Musiala s'effondre à l'Allianz Arena : inquiétude et soulagement
L’Allianz Arena s’est figée. 84e minute, samedi après-midi, chaleur écrasante. Jamal Musiala s’écroule dans le camp adverse. En un instant, plusieurs joueurs du Bayern se précipitent vers lui, gestes affolés, visages fermés. Les tribunes se taisent.
L’arbitre Robert Hartmann arrête immédiatement le jeu. Le médecin d’urgence traverse la pelouse en courant, droit vers l’international allemand. Quelques secondes suspendues. Le temps semble se dilater.
Puis un léger souffle de soulagement. Après un premier examen, le docteur se retire. Musiala, 23 ans, quitte la pelouse par ses propres moyens. Il marche, mais vacille, l’air sonné, visiblement secoué. L’inquiétude, elle, ne retombe pas.
Malaise sous une chaleur accablante
Même après le coup de sifflet final, le flou persiste autour de l’état de Musiala. Aucune annonce claire, aucun diagnostic précis.
« On saura ce que c’était. Mais bien sûr, on croise les doigts », glisse Manuel Neuer au micro de MagentaTV, sans plus de détails que le milieu de Leipzig Rocco Reitz. Le vestiaire retient son souffle.

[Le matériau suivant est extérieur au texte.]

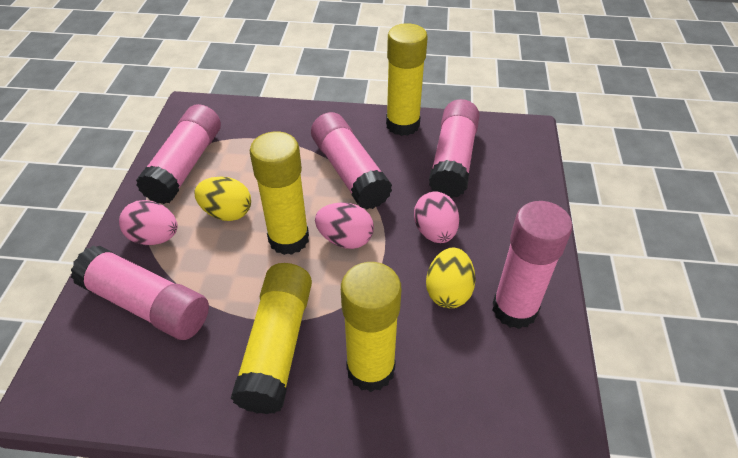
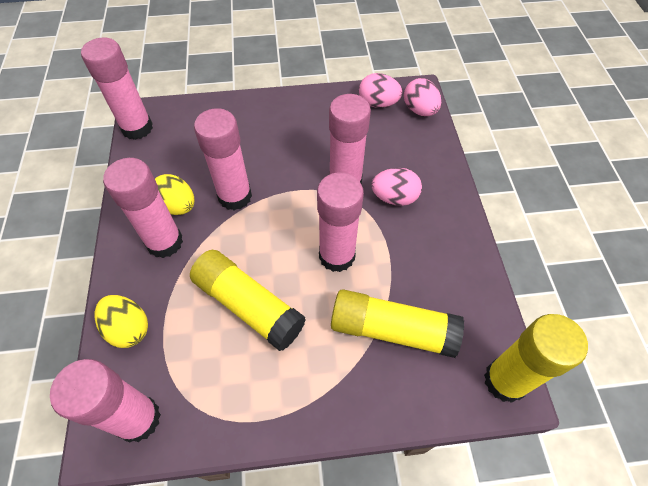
pink glue stick: 5 -> 6
yellow glue stick: 4 -> 3

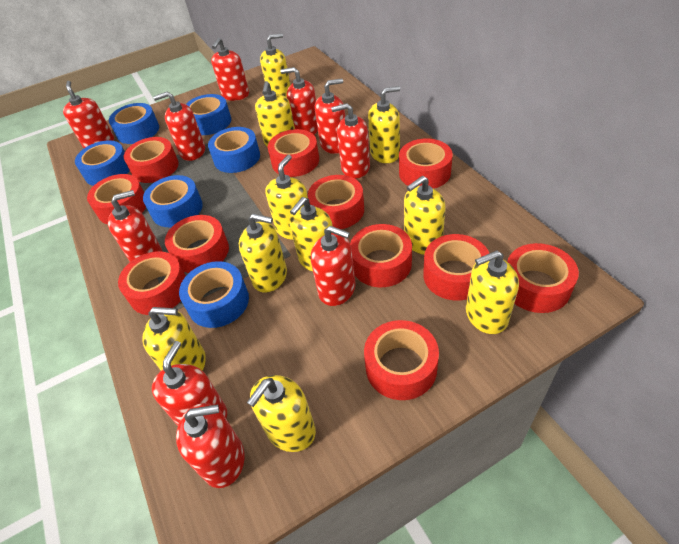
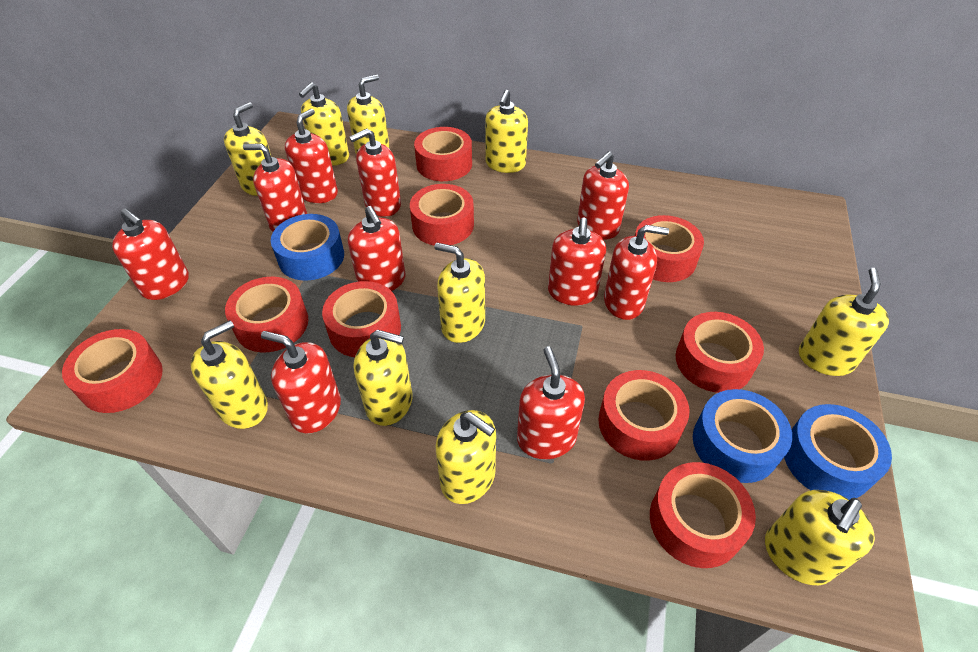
blue tape: 6 -> 3
red tape: 11 -> 9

Selon les informations de SID, Musiala a été victime d’un épisode de faiblesse. Il se serait plaint de vertiges et de problèmes circulatoires. La rencontre s’est disputée sous plus de 30 degrés, une fournaise qui a pesé sur les organismes.
« Le plus important, c’est qu’il va bien », insiste le directeur sportif Max Eberl après la rencontre, recentrant le débat sur la santé de son meneur de jeu.
Ironie cruelle du scénario : quelques minutes avant cette frayeur, Musiala venait de plier l’affaire.
Musiala buteur décisif avant la frayeur
Juste avant de faire trembler tout le stade pour de mauvaises raisons, Musiala avait fait lever l’Allianz Arena pour les bonnes. Il inscrit le 3-1 pour le Bayern face à Leipzig dans ce Telekom Cup, au terme d’une action bien construite par la recrue Ismael Saibari.
Les autres nouveautés estivales se sont aussi illustrées. Luis Diaz et Nathaniel Brown ont signé les deux premiers buts du Rekordmeister. Entre-temps, Brajan Gruda avait égalisé pour les Saxons, maintenant un temps Leipzig dans le match.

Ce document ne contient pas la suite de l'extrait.